‘Such excitement! Dublin is in the hands of the Sinn Feiners’. So opens Lillian Stokes’ account of the 1916 Easter Rising, and it continues in much the same lively vein.
Lillian (Lil) Stokes (1878-1955) came from a prominent Dublin family with links to the Jellett, Purser and O’Brien dynasties. She found herself caught up in dramatic scenes when trying to make her way back from Phoenix Park on Easter Monday, 24 April 1916; she dodged bullets as she weaved her way around the Guinness Bathing House, the Royal Barracks, and the Four Courts and made it home to her parents who ‘had not heard a word of what was going on and had not noticed the firing’. Inquisitive and brave, it was not long before Lillian headed out again. On her way she managed to cover most of the main areas of action:
‘I went and looked at the Trenches at the [St Stephen’s] Green gates; they were chiefly manned by children – lads of 16 or 17 … Inside the gates they were standing ready, with bayonets fixed. When I got to the Castle I saw horrible signs of the morning’s first victims of the Rebellion. Volunteers were still on the roofs of the opposite houses’.
Eager for information (and a cup of tea), she paid a call at the Provost’s house at Trinity College, as she was friendly with Provost Mahaffy and his daughter Elsie – herself a chronicler of the Rising. Lillian records how the Provost’s chef was the first to tell her of the shooting of 4 members of the reserve volunteer force known as the ‘Gorgeous Wrecks’ (so nicknamed on account of their advanced age and their tunics’ inscriptions ‘Georgius Rex’), at Mount Street Bridge. Lillian walked home in that direction to witness the aftermath of the scene for herself.

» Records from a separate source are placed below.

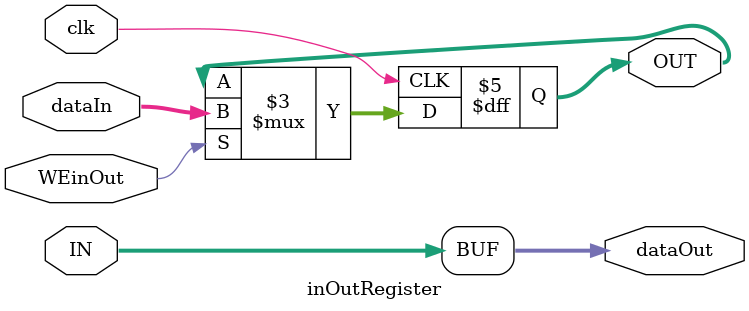
<source format=v>
/*
 Written By: Benjamin Zaporzan
 
 The In / Out register used in providing the input and output
 to and from the actual processing unit
 
 WEinOut - write enable used in writing to OUT of the processing unit
 
 !!!these are not to be confused!!!
 dataIn - [7:0] used to write data to the OUT register
 dataOut - [7:0] used to read data from the IN register 
 !!!!!!!!!!!!!!!!!!!!!!!!!!!!!!!!!!
 
 IN - [7:0] used to store data within the processor
 OUT - [7:0] used to receive data from within the processor
 
 
 clk - the clock
 */


`ifndef INOUTREG_V
`define INOUTREG_V

module inOutRegister(WEinOut,
		     dataIn,
		     dataOut,
		     IN,OUT,
		     clk);

   input [7:0] IN, dataIn;
   input       WEinOut,clk;
   
   output reg [7:0] OUT;
   output [7:0] dataOut;

   
   assign dataOut = IN;
   always @(negedge clk) begin
      if (WEinOut)
	OUT = dataIn;
   end
endmodule // inOutRegister

`endif //INOUTREG_V
</source>
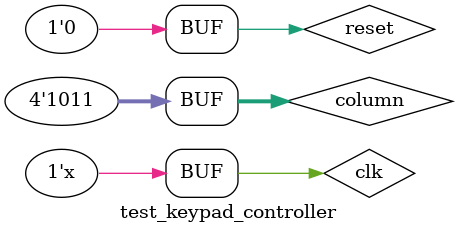
<source format=v>
`timescale 1ns / 1ps


module test_keypad_controller;

	// Inputs
	reg reset;
	reg clk;
	reg [3:0] column;

	// Outputs
	wire [3:0] row;
	wire interrupt;
	wire [3:0] keypad_data;

	// Instantiate the Unit Under Test (UUT)
	keypad_controller uut (
		.reset(reset), 
		.clk(clk), 
		.column(column), 
		.row(row), 
		.interrupt(interrupt), 
		.keypad_data(keypad_data)
	);
	
	always
		#10 clk = ~clk;
		
	initial begin
		// Initialize Inputs
		reset = 0;
		clk = 0;
		column = 4'b1111;

		// Wait 100 ns for global reset to finish
		#100;
		
		reset = 1;
		#100;
		reset = 0;
		
		#1000;
		
		column = 4'b1011;
        
		// Add stimulus here

	end
      
endmodule


</source>
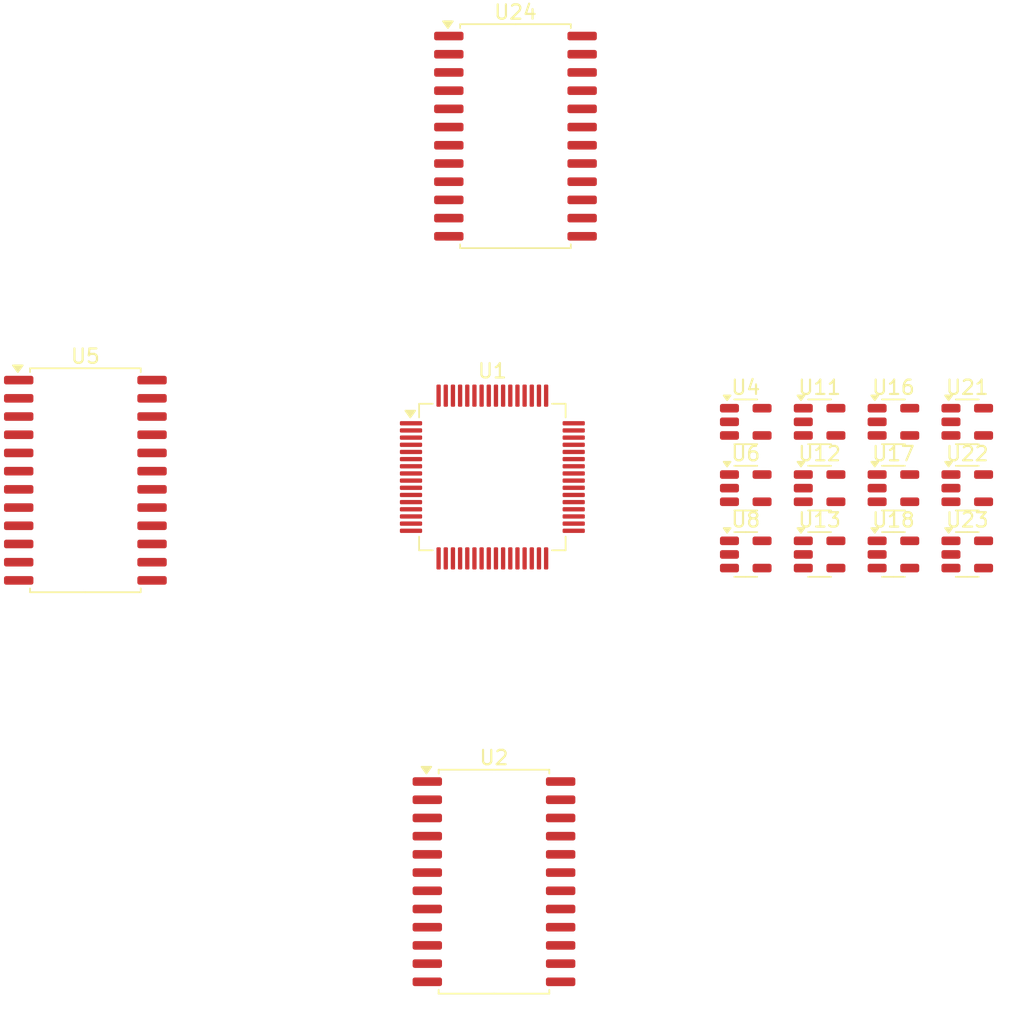
<source format=kicad_pcb>
(kicad_pcb
	(version 20240108)
	(generator "pcbnew")
	(generator_version "8.0")
	(general
		(thickness 1.6)
		(legacy_teardrops no)
	)
	(paper "A4")
	(layers
		(0 "F.Cu" signal)
		(31 "B.Cu" signal)
		(32 "B.Adhes" user "B.Adhesive")
		(33 "F.Adhes" user "F.Adhesive")
		(34 "B.Paste" user)
		(35 "F.Paste" user)
		(36 "B.SilkS" user "B.Silkscreen")
		(37 "F.SilkS" user "F.Silkscreen")
		(38 "B.Mask" user)
		(39 "F.Mask" user)
		(40 "Dwgs.User" user "User.Drawings")
		(41 "Cmts.User" user "User.Comments")
		(42 "Eco1.User" user "User.Eco1")
		(43 "Eco2.User" user "User.Eco2")
		(44 "Edge.Cuts" user)
		(45 "Margin" user)
		(46 "B.CrtYd" user "B.Courtyard")
		(47 "F.CrtYd" user "F.Courtyard")
		(48 "B.Fab" user)
		(49 "F.Fab" user)
		(50 "User.1" user)
		(51 "User.2" user)
		(52 "User.3" user)
		(53 "User.4" user)
		(54 "User.5" user)
		(55 "User.6" user)
		(56 "User.7" user)
		(57 "User.8" user)
		(58 "User.9" user)
	)
	(setup
		(pad_to_mask_clearance 0)
		(allow_soldermask_bridges_in_footprints no)
		(pcbplotparams
			(layerselection 0x00010fc_ffffffff)
			(plot_on_all_layers_selection 0x0000000_00000000)
			(disableapertmacros no)
			(usegerberextensions no)
			(usegerberattributes yes)
			(usegerberadvancedattributes yes)
			(creategerberjobfile yes)
			(dashed_line_dash_ratio 12.000000)
			(dashed_line_gap_ratio 3.000000)
			(svgprecision 4)
			(plotframeref no)
			(viasonmask no)
			(mode 1)
			(useauxorigin no)
			(hpglpennumber 1)
			(hpglpenspeed 20)
			(hpglpendiameter 15.000000)
			(pdf_front_fp_property_popups yes)
			(pdf_back_fp_property_popups yes)
			(dxfpolygonmode yes)
			(dxfimperialunits yes)
			(dxfusepcbnewfont yes)
			(psnegative no)
			(psa4output no)
			(plotreference yes)
			(plotvalue yes)
			(plotfptext yes)
			(plotinvisibletext no)
			(sketchpadsonfab no)
			(subtractmaskfromsilk no)
			(outputformat 1)
			(mirror no)
			(drillshape 1)
			(scaleselection 1)
			(outputdirectory "")
		)
	)
	(net 0 "")
	(net 1 "Batt-temp12")
	(net 2 "unconnected-(U1-PA7-Pad23)")
	(net 3 "unconnected-(U1-PB15-Pad36)")
	(net 4 "unconnected-(U1-PD2-Pad54)")
	(net 5 "+3.3V")
	(net 6 "unconnected-(U1-PH0-Pad5)")
	(net 7 "unconnected-(U1-PB14-Pad35)")
	(net 8 "unconnected-(U1-PC0-Pad8)")
	(net 9 "TS_select3")
	(net 10 "OA-select1")
	(net 11 "unconnected-(U1-PB4-Pad56)")
	(net 12 "unconnected-(U1-PA1-Pad15)")
	(net 13 "unconnected-(U1-PB9-Pad62)")
	(net 14 "mux1ADC")
	(net 15 "unconnected-(U1-PB12-Pad33)")
	(net 16 "TS_select1")
	(net 17 "unconnected-(U1-PA9-Pad42)")
	(net 18 "unconnected-(U1-PA8-Pad41)")
	(net 19 "unconnected-(U1-PB3-Pad55)")
	(net 20 "OA-select0")
	(net 21 "unconnected-(U1-NRST-Pad7)")
	(net 22 "MOSFET GATE")
	(net 23 "MOSFET GATE3")
	(net 24 "unconnected-(U1-PB10-Pad29)")
	(net 25 "unconnected-(U1-PA3-Pad17)")
	(net 26 "unconnected-(U1-PC12-Pad53)")
	(net 27 "OA-select3")
	(net 28 "unconnected-(U1-PC5-Pad25)")
	(net 29 "unconnected-(U1-PA15-Pad50)")
	(net 30 "MOSFET GATE2")
	(net 31 "unconnected-(U1-PA2-Pad16)")
	(net 32 "unconnected-(U1-PC11-Pad52)")
	(net 33 "OA-select2")
	(net 34 "unconnected-(U1-PA13-Pad46)")
	(net 35 "unconnected-(U1-PC4-Pad24)")
	(net 36 "unconnected-(U1-PC10-Pad51)")
	(net 37 "unconnected-(U1-PC2-Pad10)")
	(net 38 "unconnected-(U1-PC15-Pad4)")
	(net 39 "unconnected-(U1-PA0-Pad14)")
	(net 40 "unconnected-(U1-VBAT-Pad1)")
	(net 41 "unconnected-(U1-VDDA-Pad13)")
	(net 42 "unconnected-(U1-PA10-Pad43)")
	(net 43 "unconnected-(U1-PH1-Pad6)")
	(net 44 "unconnected-(U1-PC1-Pad9)")
	(net 45 "unconnected-(U1-BOOT0-Pad60)")
	(net 46 "unconnected-(U1-PC3-Pad11)")
	(net 47 "unconnected-(U1-PC14-Pad3)")
	(net 48 "TS_select2")
	(net 49 "unconnected-(U1-PC13-Pad2)")
	(net 50 "unconnected-(U1-PA14-Pad49)")
	(net 51 "unconnected-(U1-VCAP_1-Pad30)")
	(net 52 "TS_select0")
	(net 53 "muxADC2")
	(net 54 "unconnected-(U1-PB13-Pad34)")
	(net 55 "vout_b1")
	(net 56 "vout_b7")
	(net 57 "vout_b9")
	(net 58 "unconnected-(U2-I12-Pad19)")
	(net 59 "vout_b3")
	(net 60 "unconnected-(U2-I15-Pad16)")
	(net 61 "vout_b11")
	(net 62 "vout_b10")
	(net 63 "vout_b4")
	(net 64 "unconnected-(U2-I14-Pad17)")
	(net 65 "vout_b6")
	(net 66 "vout_b12")
	(net 67 "vout_b2")
	(net 68 "unconnected-(U2-I13-Pad18)")
	(net 69 "vout_b8")
	(net 70 "vout_b5")
	(net 71 "unconnected-(U2-~{E}-Pad15)")
	(net 72 "Net-(R11-Pad2)")
	(net 73 "+5V")
	(net 74 "Net-(U4-+)")
	(net 75 "Net-(U4--)")
	(net 76 "Batt-temp8")
	(net 77 "Batt-temp2")
	(net 78 "Batt-temp4")
	(net 79 "unconnected-(U5-I13-Pad18)")
	(net 80 "Batt-temp11")
	(net 81 "Batt-temp7")
	(net 82 "unconnected-(U5-I15-Pad16)")
	(net 83 "Batt-temp1")
	(net 84 "Batt-temp10")
	(net 85 "Batt-temp5")
	(net 86 "unconnected-(U5-I12-Pad19)")
	(net 87 "unconnected-(U5-~{E}-Pad15)")
	(net 88 "unconnected-(U5-I14-Pad17)")
	(net 89 "Net-(U6--)")
	(net 90 "Net-(R16-Pad2)")
	(net 91 "Net-(U6-+)")
	(net 92 "Net-(U8-+)")
	(net 93 "Net-(U8--)")
	(net 94 "Net-(R23-Pad2)")
	(net 95 "Net-(R18-Pad2)")
	(net 96 "Net-(U11--)")
	(net 97 "Net-(U11-+)")
	(net 98 "Net-(U12--)")
	(net 99 "Net-(U12-+)")
	(net 100 "Net-(R22-Pad2)")
	(net 101 "Net-(R26-Pad2)")
	(net 102 "Net-(U13-+)")
	(net 103 "Net-(U13--)")
	(net 104 "Net-(R40-Pad2)")
	(net 105 "Net-(U16-+)")
	(net 106 "Net-(U16--)")
	(net 107 "Net-(R41-Pad2)")
	(net 108 "Net-(U17--)")
	(net 109 "Net-(U17-+)")
	(net 110 "Net-(U18--)")
	(net 111 "Net-(R42-Pad2)")
	(net 112 "Net-(U18-+)")
	(net 113 "Net-(R56-Pad2)")
	(net 114 "Net-(U21-+)")
	(net 115 "Net-(U21--)")
	(net 116 "Net-(U22--)")
	(net 117 "Net-(U22-+)")
	(net 118 "Net-(R57-Pad2)")
	(net 119 "Net-(R58-Pad2)")
	(net 120 "Net-(U23--)")
	(net 121 "Net-(U23-+)")
	(net 122 "mux3ADC")
	(net 123 "unconnected-(U1-PB0-Pad26)")
	(net 124 "unconnected-(U1-PB2-Pad28)")
	(net 125 "unconnected-(U1-PB1-Pad27)")
	(net 126 "MOSFET GATE6")
	(net 127 "unconnected-(U24-~{E}-Pad15)")
	(net 128 "MOSFET GATE11")
	(net 129 "MOSFET GATE8")
	(net 130 "MOSFET GATE10")
	(net 131 "MOSFET GATE7")
	(net 132 "MOSFET0")
	(net 133 "unconnected-(U24-I14-Pad17)")
	(net 134 "MOSFET1")
	(net 135 "unconnected-(U24-I13-Pad18)")
	(net 136 "MOSFET GATE4")
	(net 137 "MOSFET GATE9")
	(net 138 "unconnected-(U24-I12-Pad19)")
	(net 139 "MOSFET2")
	(net 140 "MOSFET GATE12")
	(net 141 "MOSFET3")
	(net 142 "unconnected-(U24-I15-Pad16)")
	(net 143 "MOSFET GATE5")
	(net 144 "recieve_RX")
	(net 145 "transmitt_TX")
	(footprint "Package_SO:SOIC-24W_7.5x15.4mm_P1.27mm" (layer "F.Cu") (at 169.5 100.5))
	(footprint "Package_TO_SOT_SMD:SOT-23-5" (layer "F.Cu") (at 197.3625 73.05))
	(footprint "Package_SO:SOIC-24W_7.5x15.4mm_P1.27mm" (layer "F.Cu") (at 171 48.5))
	(footprint "Package_TO_SOT_SMD:SOT-23-5" (layer "F.Cu") (at 202.5125 68.425))
	(footprint "Package_TO_SOT_SMD:SOT-23-5" (layer "F.Cu") (at 197.3625 68.425))
	(footprint "Package_TO_SOT_SMD:SOT-23-5" (layer "F.Cu") (at 187.0625 77.675))
	(footprint "Package_SO:SOIC-24W_7.5x15.4mm_P1.27mm" (layer "F.Cu") (at 141 72.5))
	(footprint "Package_TO_SOT_SMD:SOT-23-5" (layer "F.Cu") (at 192.2125 68.425))
	(footprint "Package_TO_SOT_SMD:SOT-23-5" (layer "F.Cu") (at 197.3625 77.675))
	(footprint "Package_TO_SOT_SMD:SOT-23-5" (layer "F.Cu") (at 192.2125 77.675))
	(footprint "Package_TO_SOT_SMD:SOT-23-5" (layer "F.Cu") (at 187.0625 68.425))
	(footprint "Package_TO_SOT_SMD:SOT-23-5" (layer "F.Cu") (at 192.2125 73.05))
	(footprint "Package_QFP:LQFP-64_10x10mm_P0.5mm" (layer "F.Cu") (at 169.3875 72.275))
	(footprint "Package_TO_SOT_SMD:SOT-23-5" (layer "F.Cu") (at 202.5125 77.675))
	(footprint "Package_TO_SOT_SMD:SOT-23-5" (layer "F.Cu") (at 202.5125 73.05))
	(footprint "Package_TO_SOT_SMD:SOT-23-5" (layer "F.Cu") (at 187.0625 73.05))
)

</source>
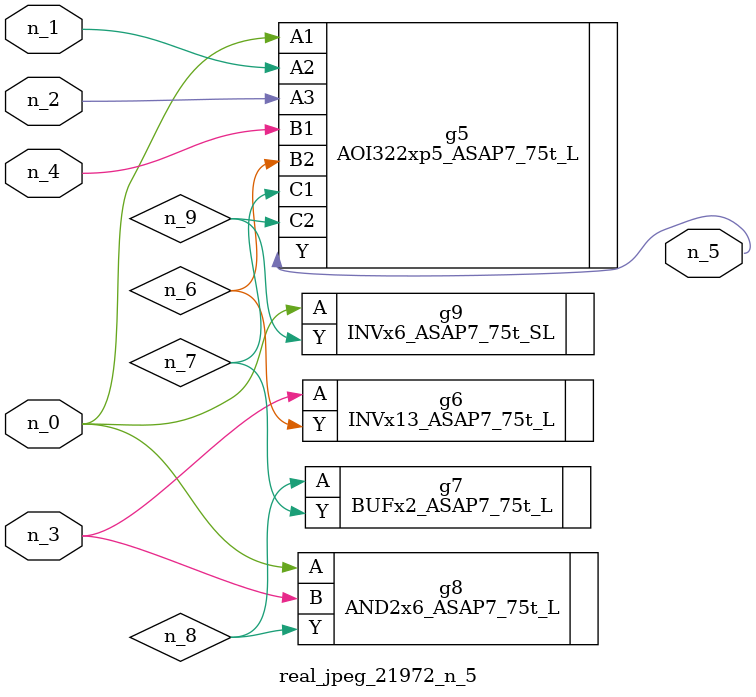
<source format=v>
module real_jpeg_21972_n_5 (n_4, n_0, n_1, n_2, n_3, n_5);

input n_4;
input n_0;
input n_1;
input n_2;
input n_3;

output n_5;

wire n_8;
wire n_6;
wire n_7;
wire n_9;

AOI322xp5_ASAP7_75t_L g5 ( 
.A1(n_0),
.A2(n_1),
.A3(n_2),
.B1(n_4),
.B2(n_6),
.C1(n_7),
.C2(n_9),
.Y(n_5)
);

AND2x6_ASAP7_75t_L g8 ( 
.A(n_0),
.B(n_3),
.Y(n_8)
);

INVx6_ASAP7_75t_SL g9 ( 
.A(n_0),
.Y(n_9)
);

INVx13_ASAP7_75t_L g6 ( 
.A(n_3),
.Y(n_6)
);

BUFx2_ASAP7_75t_L g7 ( 
.A(n_8),
.Y(n_7)
);


endmodule
</source>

The following day, Tuesday 25 April, she headed out with her friends ‘Maive and Harrie’, and ‘Pauline and Kitty’ for ‘it was impossible to stay indoors hearing firing in all directions and not knowing what was happening’. She describes her shock at the devastation, the looting and the barricades, and ‘such young boy faces looking along their gun barrels watching’. She gives an account of the battle of Mount Street Bridge; occupations in Lower Leeson Street; the activities of a local sniper; smuggling tea to soldiers; makeshift hospitals; the search for bread; trouble obtaining passes in and out of the city and so on. Tantalisingly, she mentions her younger brother Henry, who was appointed as doctor for the captured and injured James Connolly, but gives very few details.
Miss Stokes and her friends also ventured out immediately after hostilities ceased, although they expressed a reluctance to ‘go and see the misery of the town … the rebels have been cleared out of [St] Stephen’s Green – their dead are buried in their trenches’ and she and her party ‘ were just in time to see 70 prisoners from Bolands march past, fine looking fellows … of course they looked shabby and dirty, they had been fighting for seven days … it made one miserable to see them. The leader in Bolands was a fine looking man called the Mexican, he is educated and speaks like a gentleman’.
With the encouragement of her brother Henry, Lillian Stokes was moved to publish her experiences of the Rising in the Winter issue of the journal Nonplus in 1960. The original typescript account was donated to the Manuscripts & Archives Research Library earlier this year by Lillian’s great nephew Dr Michael Purser after he became aware of the Changed Utterly blog project. We are extremely grateful to Dr Purser, and are delighted that the project has encouraged the donation of such material to enhance our collection. The account has been added to the MARLOC online catalogue and has been digitised in its entirety for the Library’s Digital Collections site.